Grandpa Still has a Sense of Humor

If you see Grandpa at his worst one might think he is “lost” in the disease. He can’t think, he can’t communicate, he can’t do anything (you think) . . . his very personality had disappeared. So you might think if you saw him at his worst. But a passing observation doesn’t give a fair picture. Grandpa isn’t at his worst every day, and he hasn’t disappeared beneath the disease.

Grandpa still has his sense of humor. When he is most befuddled and confused his humor is lost, like everything else, but on a normal day flashes of his humor will come out–a flicker of the old Grandpa from before the world became such a confusing and uncertain place. There are two recent examples.

Some days ago Uncle D was over and Grandma was singing the praises of my book.
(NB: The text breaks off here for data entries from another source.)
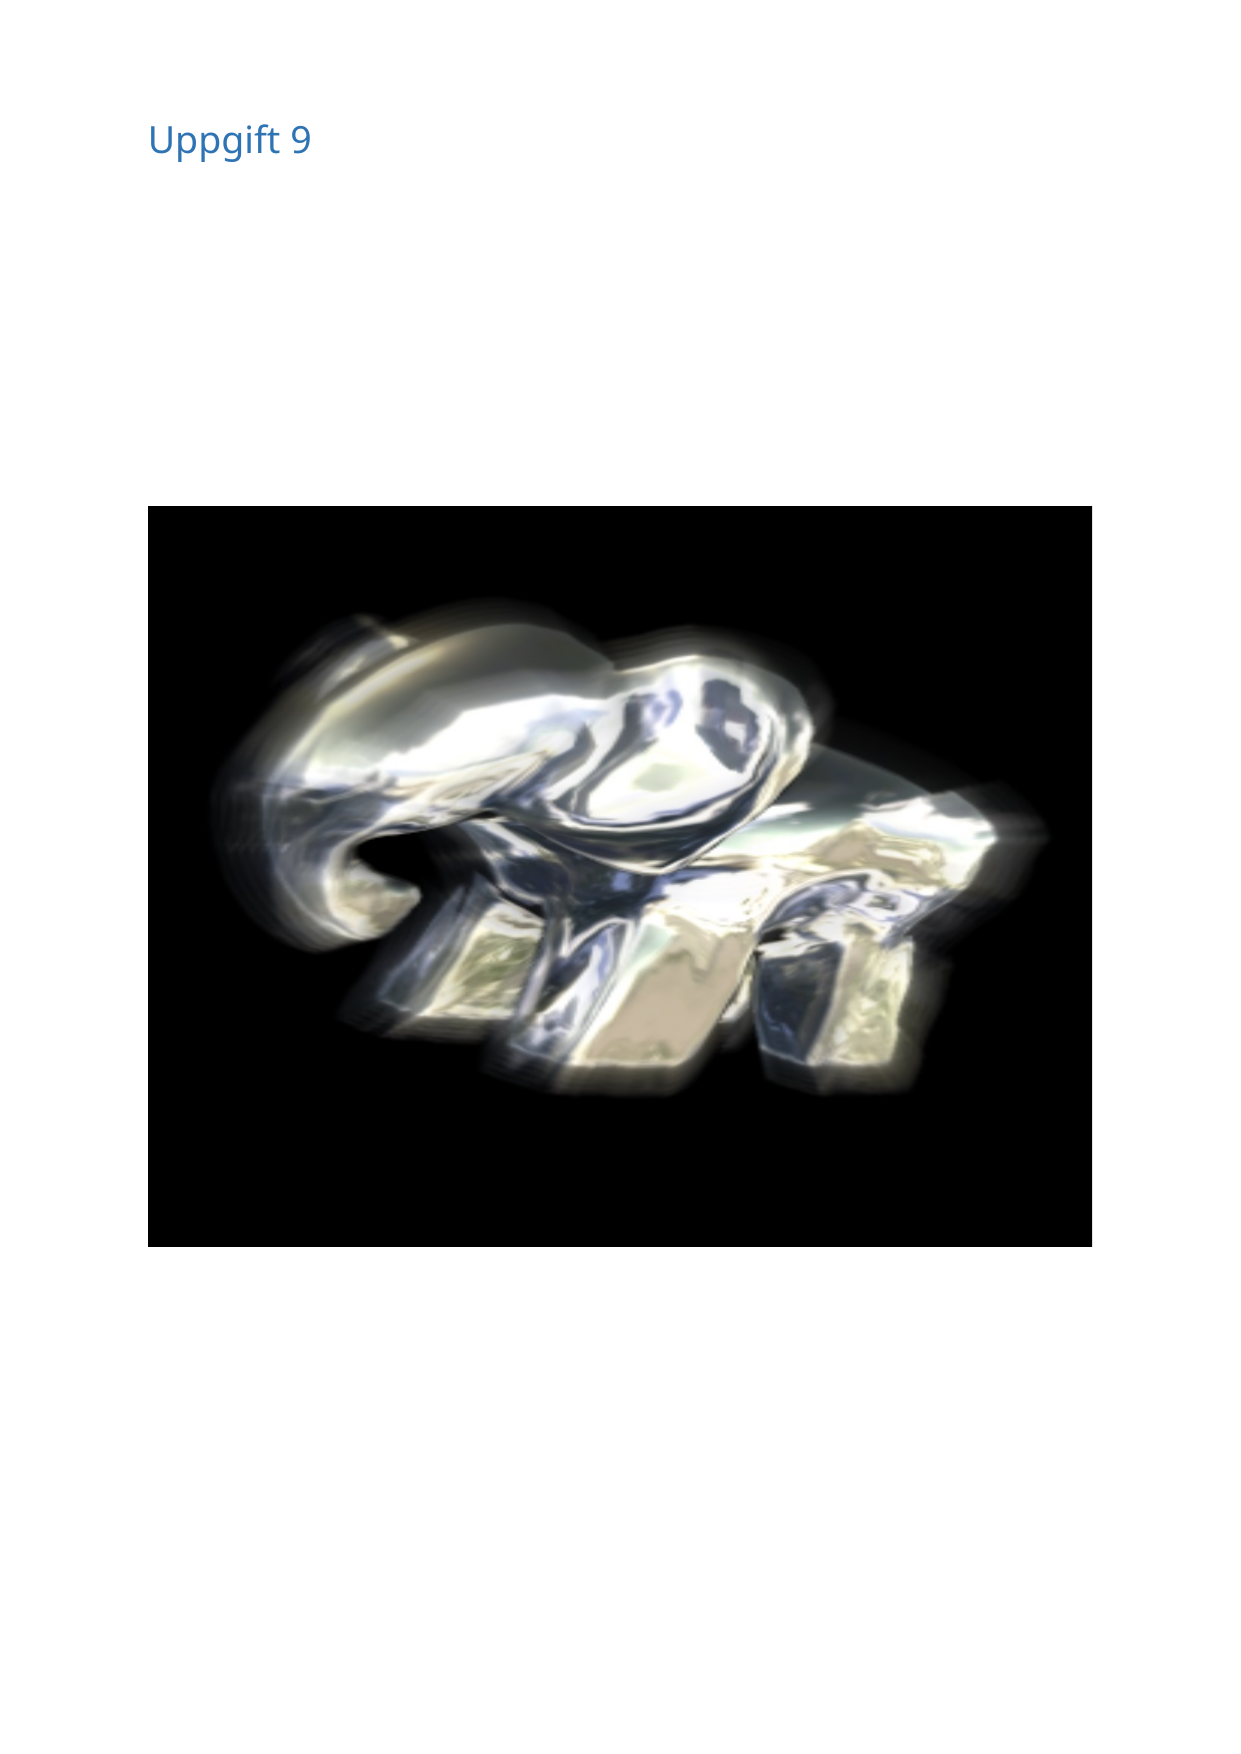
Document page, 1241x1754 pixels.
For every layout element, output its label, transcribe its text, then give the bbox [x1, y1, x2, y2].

picture [148, 506, 1093, 1247]
subtitle Uppgift 9 [148, 114, 1092, 165]
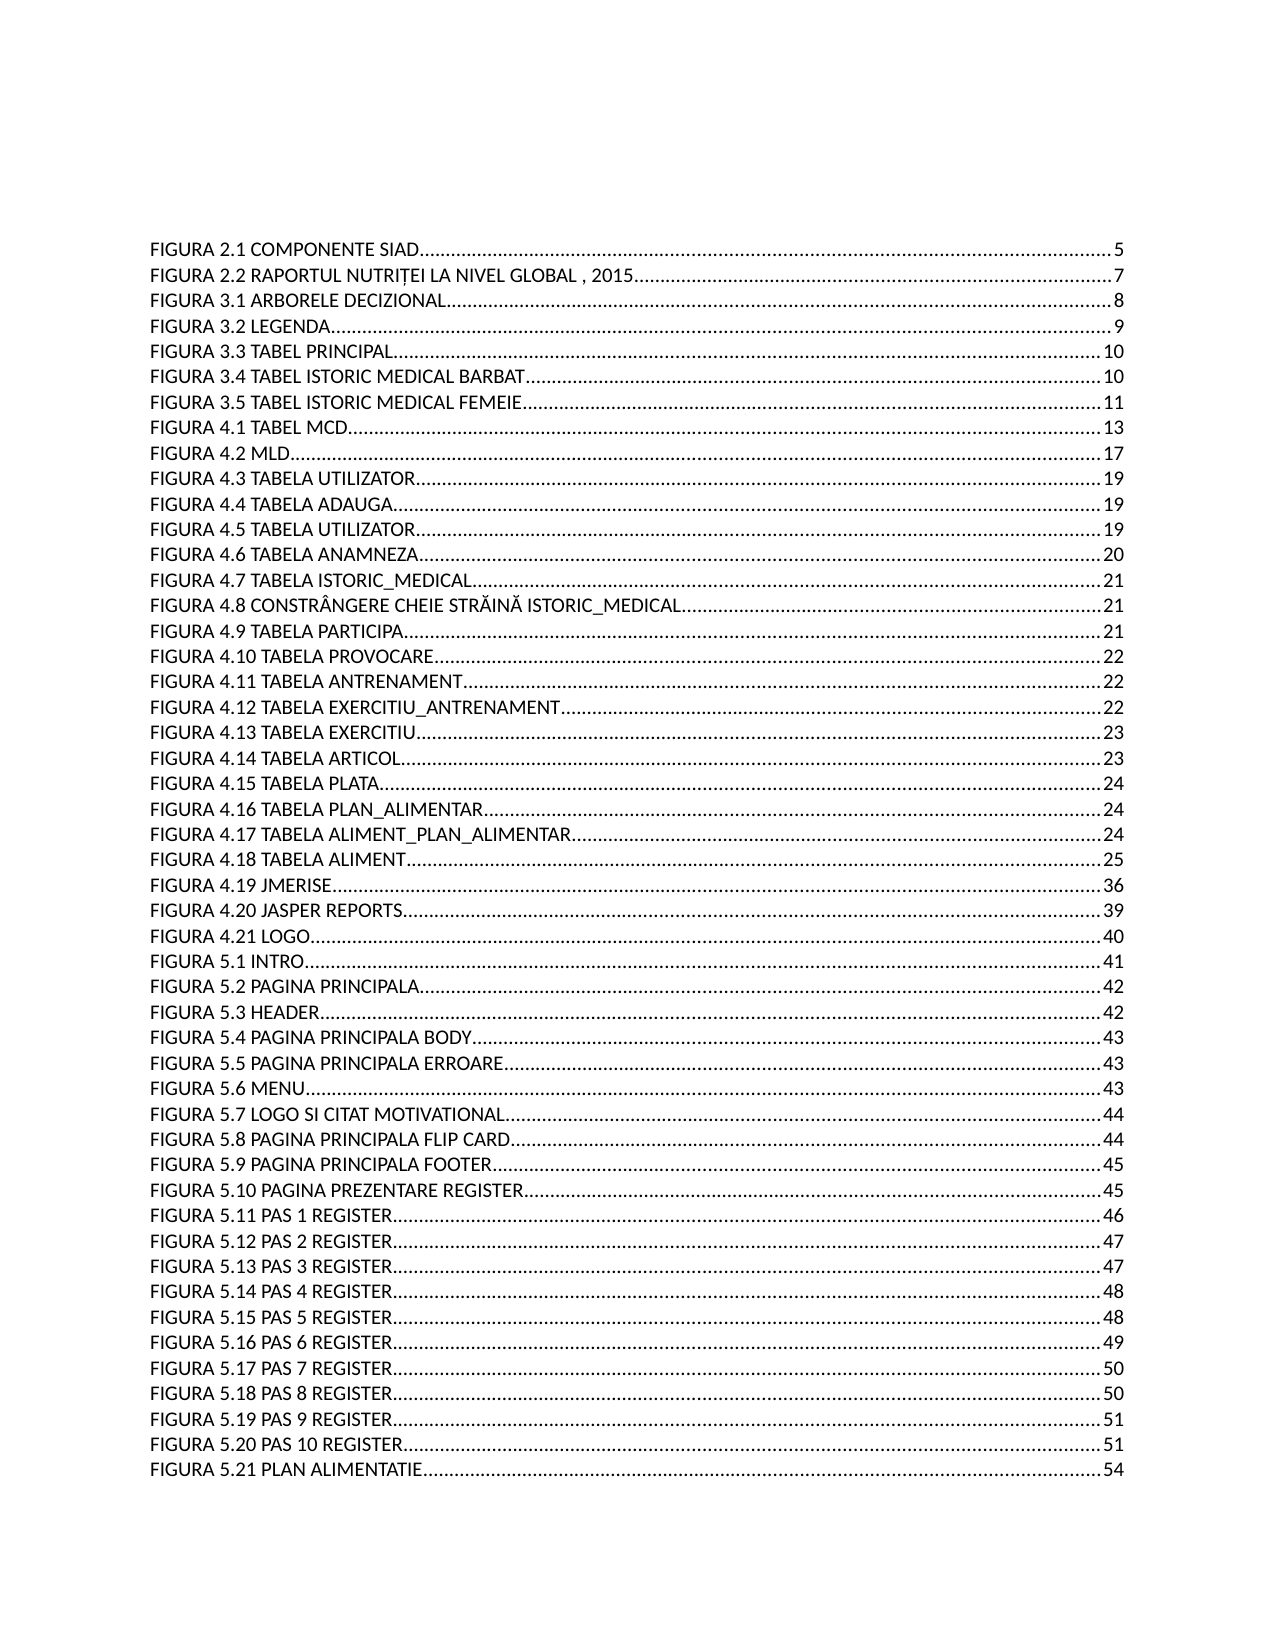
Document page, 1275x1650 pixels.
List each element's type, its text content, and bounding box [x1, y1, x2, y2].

text Figura 5.6 Menu 43 [150, 1075, 1125, 1101]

Uncle D turned to Grandpa and said, “Have you read it?” Grandpa looked at Uncle D and dead-panned, “No, I don’t read that type of trash.”

Then yesterday morning Grandpa and I were in the kitchen when M staggered in, looking as if she had just woke up. “What is that thing in the bathroom?” she mumbled.

“What?” I said.

“What is that thing in the bathroom?”

I stared at her, puzzled. By the way she said it one would be forgiven for thinking she found some revolting mess on the bathroom floor. I started toward the bathroom to check when I finally guessed what she was talking about. The previous day Grandma had bought a new toilet plunger–a strange hi-tech plunger.

“You mean this,” I said, returning from the bathroom with the plunger. “This is our lipo-suction device.”

“Oh. It’s a plunger,” M said, finally waking up enough to recognize the device.

Fifteen minutes later, life had moved on. M had left, and I was working at the sink. Then Grandpa started laughing.

“What?” I said.

He looked at me. “What is that thing?” he said, parroting M.

Grandpa can still see humor in life, and he can still make jokes.